[Collected data entries]
==*==

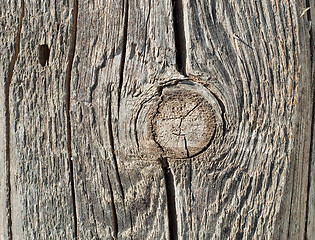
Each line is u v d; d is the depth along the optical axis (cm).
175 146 43
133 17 43
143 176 44
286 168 44
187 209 44
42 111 45
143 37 43
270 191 44
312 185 47
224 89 43
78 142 44
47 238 45
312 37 45
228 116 43
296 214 46
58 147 45
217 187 44
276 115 43
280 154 44
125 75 43
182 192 44
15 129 45
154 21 43
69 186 45
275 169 44
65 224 45
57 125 44
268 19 43
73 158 44
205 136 43
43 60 44
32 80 44
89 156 44
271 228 44
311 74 45
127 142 44
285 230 45
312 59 45
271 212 44
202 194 44
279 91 43
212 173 44
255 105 43
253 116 43
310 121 45
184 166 44
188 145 43
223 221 44
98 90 44
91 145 44
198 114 43
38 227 46
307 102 45
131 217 44
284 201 44
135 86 43
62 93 44
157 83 43
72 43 44
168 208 44
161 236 44
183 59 43
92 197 45
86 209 45
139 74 43
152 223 44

==*==

> [Activity]:
Please write out every entry exactly, but skip the pictures.

> [Exercise response]:
Each line is u v d; d is the depth along the optical axis (cm).
175 146 43
133 17 43
143 176 44
286 168 44
187 209 44
42 111 45
143 37 43
270 191 44
312 185 47
224 89 43
78 142 44
47 238 45
312 37 45
228 116 43
296 214 46
58 147 45
217 187 44
276 115 43
280 154 44
125 75 43
182 192 44
15 129 45
154 21 43
69 186 45
275 169 44
65 224 45
57 125 44
268 19 43
73 158 44
205 136 43
43 60 44
32 80 44
89 156 44
271 228 44
311 74 45
127 142 44
285 230 45
312 59 45
271 212 44
202 194 44
279 91 43
212 173 44
255 105 43
253 116 43
310 121 45
184 166 44
188 145 43
223 221 44
98 90 44
91 145 44
198 114 43
38 227 46
307 102 45
131 217 44
284 201 44
135 86 43
62 93 44
157 83 43
72 43 44
168 208 44
161 236 44
183 59 43
92 197 45
86 209 45
139 74 43
152 223 44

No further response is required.